April 12, 2020
One Way to Celebrate Easter
If I were feeling surly, or if a sudden fit of
pragmatism overtook me, I could tell my kids
to go hunt for all the broken eggshells in the
compost pile. If I wanted to put those shells to
more immediate use, and if I were feeling now
more imaginative or magnanimous, I could
convince the kids to collect them by the bowlful,
as if they were seashells – I could say, "Just
pretend we're on a beach vacation. Here, use
these old sour cream tubs." And I'd send them
down to the compost pile, each with a makeshift
basket in hand. We're making do around here.

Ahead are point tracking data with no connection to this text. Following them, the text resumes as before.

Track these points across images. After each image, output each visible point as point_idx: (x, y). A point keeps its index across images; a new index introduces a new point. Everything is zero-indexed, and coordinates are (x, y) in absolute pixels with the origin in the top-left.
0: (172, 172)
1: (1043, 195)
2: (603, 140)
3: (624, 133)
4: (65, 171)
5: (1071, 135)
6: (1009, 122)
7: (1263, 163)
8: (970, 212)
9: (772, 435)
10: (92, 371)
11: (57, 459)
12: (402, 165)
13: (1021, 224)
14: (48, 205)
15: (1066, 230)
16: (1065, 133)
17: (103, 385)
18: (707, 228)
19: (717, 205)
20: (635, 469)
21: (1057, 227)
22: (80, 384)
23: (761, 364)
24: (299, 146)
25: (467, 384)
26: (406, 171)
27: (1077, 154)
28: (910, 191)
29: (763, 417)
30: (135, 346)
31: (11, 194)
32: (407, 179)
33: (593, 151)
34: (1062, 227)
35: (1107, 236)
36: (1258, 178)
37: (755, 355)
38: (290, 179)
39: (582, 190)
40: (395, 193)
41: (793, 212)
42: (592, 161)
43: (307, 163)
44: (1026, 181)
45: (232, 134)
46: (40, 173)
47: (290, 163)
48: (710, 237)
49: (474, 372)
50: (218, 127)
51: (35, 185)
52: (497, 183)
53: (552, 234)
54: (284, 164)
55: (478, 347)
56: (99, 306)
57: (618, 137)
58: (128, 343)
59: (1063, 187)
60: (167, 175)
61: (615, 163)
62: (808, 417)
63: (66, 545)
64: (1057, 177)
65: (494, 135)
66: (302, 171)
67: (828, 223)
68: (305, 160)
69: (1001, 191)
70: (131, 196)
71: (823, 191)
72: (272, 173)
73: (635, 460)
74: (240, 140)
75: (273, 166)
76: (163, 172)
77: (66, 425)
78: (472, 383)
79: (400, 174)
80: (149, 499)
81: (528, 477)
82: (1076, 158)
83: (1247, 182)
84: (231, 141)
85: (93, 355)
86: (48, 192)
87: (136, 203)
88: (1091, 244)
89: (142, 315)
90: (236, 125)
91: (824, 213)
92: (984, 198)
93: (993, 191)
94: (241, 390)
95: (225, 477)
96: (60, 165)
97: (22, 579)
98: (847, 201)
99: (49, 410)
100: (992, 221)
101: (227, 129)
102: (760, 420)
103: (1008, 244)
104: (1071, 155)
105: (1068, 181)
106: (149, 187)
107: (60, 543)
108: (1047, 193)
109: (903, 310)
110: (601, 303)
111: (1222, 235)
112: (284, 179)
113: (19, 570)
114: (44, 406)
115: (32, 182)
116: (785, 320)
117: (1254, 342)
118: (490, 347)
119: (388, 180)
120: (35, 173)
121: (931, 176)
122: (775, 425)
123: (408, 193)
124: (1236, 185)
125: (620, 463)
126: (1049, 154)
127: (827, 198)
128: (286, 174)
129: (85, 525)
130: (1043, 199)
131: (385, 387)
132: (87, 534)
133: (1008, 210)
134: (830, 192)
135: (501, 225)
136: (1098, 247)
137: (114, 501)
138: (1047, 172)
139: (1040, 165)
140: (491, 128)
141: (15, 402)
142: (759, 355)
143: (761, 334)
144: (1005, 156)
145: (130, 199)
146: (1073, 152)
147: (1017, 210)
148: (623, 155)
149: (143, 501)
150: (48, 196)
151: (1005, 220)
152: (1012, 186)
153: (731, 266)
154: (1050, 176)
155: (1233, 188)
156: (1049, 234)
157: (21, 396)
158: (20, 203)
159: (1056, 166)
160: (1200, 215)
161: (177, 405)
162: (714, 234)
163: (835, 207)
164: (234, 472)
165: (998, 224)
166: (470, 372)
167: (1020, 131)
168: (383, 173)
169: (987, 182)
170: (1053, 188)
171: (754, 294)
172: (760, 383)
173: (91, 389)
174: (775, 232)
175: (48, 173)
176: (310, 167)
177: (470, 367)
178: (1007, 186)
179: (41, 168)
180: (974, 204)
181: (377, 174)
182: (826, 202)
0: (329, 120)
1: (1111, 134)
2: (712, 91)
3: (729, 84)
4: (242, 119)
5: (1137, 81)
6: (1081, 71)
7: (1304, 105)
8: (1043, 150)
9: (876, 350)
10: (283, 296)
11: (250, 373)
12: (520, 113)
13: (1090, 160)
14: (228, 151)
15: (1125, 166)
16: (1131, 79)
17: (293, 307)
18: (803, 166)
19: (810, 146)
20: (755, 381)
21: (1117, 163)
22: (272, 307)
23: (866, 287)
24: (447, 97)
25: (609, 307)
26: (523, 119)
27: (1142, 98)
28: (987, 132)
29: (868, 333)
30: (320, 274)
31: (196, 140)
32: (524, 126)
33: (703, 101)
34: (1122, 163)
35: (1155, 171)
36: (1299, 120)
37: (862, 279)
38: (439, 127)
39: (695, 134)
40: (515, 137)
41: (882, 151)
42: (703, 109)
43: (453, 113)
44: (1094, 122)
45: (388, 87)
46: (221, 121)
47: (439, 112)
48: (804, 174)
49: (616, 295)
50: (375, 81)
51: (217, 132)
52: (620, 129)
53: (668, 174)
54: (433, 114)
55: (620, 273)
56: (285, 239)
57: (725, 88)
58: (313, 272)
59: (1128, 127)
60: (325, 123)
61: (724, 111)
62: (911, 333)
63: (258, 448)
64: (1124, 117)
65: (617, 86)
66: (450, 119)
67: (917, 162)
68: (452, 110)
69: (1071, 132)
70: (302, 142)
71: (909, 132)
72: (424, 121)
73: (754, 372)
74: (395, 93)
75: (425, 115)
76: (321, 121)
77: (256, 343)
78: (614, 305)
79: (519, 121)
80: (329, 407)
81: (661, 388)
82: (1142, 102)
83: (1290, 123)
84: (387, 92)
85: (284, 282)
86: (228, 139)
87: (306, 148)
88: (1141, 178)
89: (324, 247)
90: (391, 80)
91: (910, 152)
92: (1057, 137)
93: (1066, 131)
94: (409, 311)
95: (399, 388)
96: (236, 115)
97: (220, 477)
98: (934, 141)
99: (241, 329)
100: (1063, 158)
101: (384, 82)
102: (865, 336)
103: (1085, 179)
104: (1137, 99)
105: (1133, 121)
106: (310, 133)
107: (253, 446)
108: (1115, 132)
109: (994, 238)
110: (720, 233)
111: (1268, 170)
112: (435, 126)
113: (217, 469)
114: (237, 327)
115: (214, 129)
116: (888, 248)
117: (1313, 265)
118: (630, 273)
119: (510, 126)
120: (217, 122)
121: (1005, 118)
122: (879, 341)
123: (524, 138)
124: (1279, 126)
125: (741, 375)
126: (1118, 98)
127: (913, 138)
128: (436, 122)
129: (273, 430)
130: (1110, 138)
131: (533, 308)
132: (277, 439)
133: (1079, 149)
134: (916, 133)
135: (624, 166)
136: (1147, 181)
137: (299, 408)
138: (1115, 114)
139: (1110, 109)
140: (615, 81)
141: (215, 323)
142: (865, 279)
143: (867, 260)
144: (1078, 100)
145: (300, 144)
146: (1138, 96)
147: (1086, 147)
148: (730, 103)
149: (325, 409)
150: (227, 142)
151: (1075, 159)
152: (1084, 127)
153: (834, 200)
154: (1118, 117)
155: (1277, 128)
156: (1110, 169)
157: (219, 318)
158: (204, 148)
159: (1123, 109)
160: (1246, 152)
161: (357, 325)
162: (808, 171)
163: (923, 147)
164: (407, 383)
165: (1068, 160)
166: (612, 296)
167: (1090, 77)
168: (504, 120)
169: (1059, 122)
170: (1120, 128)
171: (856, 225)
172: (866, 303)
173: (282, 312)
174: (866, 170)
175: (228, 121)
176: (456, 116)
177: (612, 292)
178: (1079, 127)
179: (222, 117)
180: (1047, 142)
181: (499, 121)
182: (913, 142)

They wouldn't have to pick through much to
fill their bowls, just onion skins mostly, and
coffee grounds – lots of coffee grounds – and
banana peels. The pile is basically all the food
scraps I did not see fit to feed directly to the
chickens, heaped on the shriveled carcasses of
last year's tomato plants. Actually, the tomato
plants from the year before that are down there
too, but they've broken down by now into loamy
stuff fit for feeding new plants, eventually. I'll
get to that, eventually. But for now, it won't
take the kids long to make a haul. They'd be
back up at the house in a jiffy – that is, if
they don't get into the compost equivalent of
a food fight out there – and we'd lightly brush
or rinse the loot while the oven heats up.
Over our stash of brown and pink and white
and blue detritus, I'd explain to them that these
shells will help our hens make even better eggs
for us to hunt each evening, replenishing their
stores of calcium so they can continue feeding
us, so they can continue making our lives
possible with the dozens of possible lives they
create week in and week out. We'd spread the
shell halves on a cookie sheet, then dry and
harden them in the hot oven for twenty or so
minutes. We'd let them cool, then put them in
a plastic bag, and I'd tell the kids, "Now, this is
the fun part," and I'd let them take turns
pounding the shells into finer stuff, not quite
dust, but getting there. Then, at evening chores,
I'd have each child sprinkle some of the shell
bits, like holy water, into the chickens' food,
and we'd say grace over the meal, giving thanks
for their sacrifice and the gift of continued life.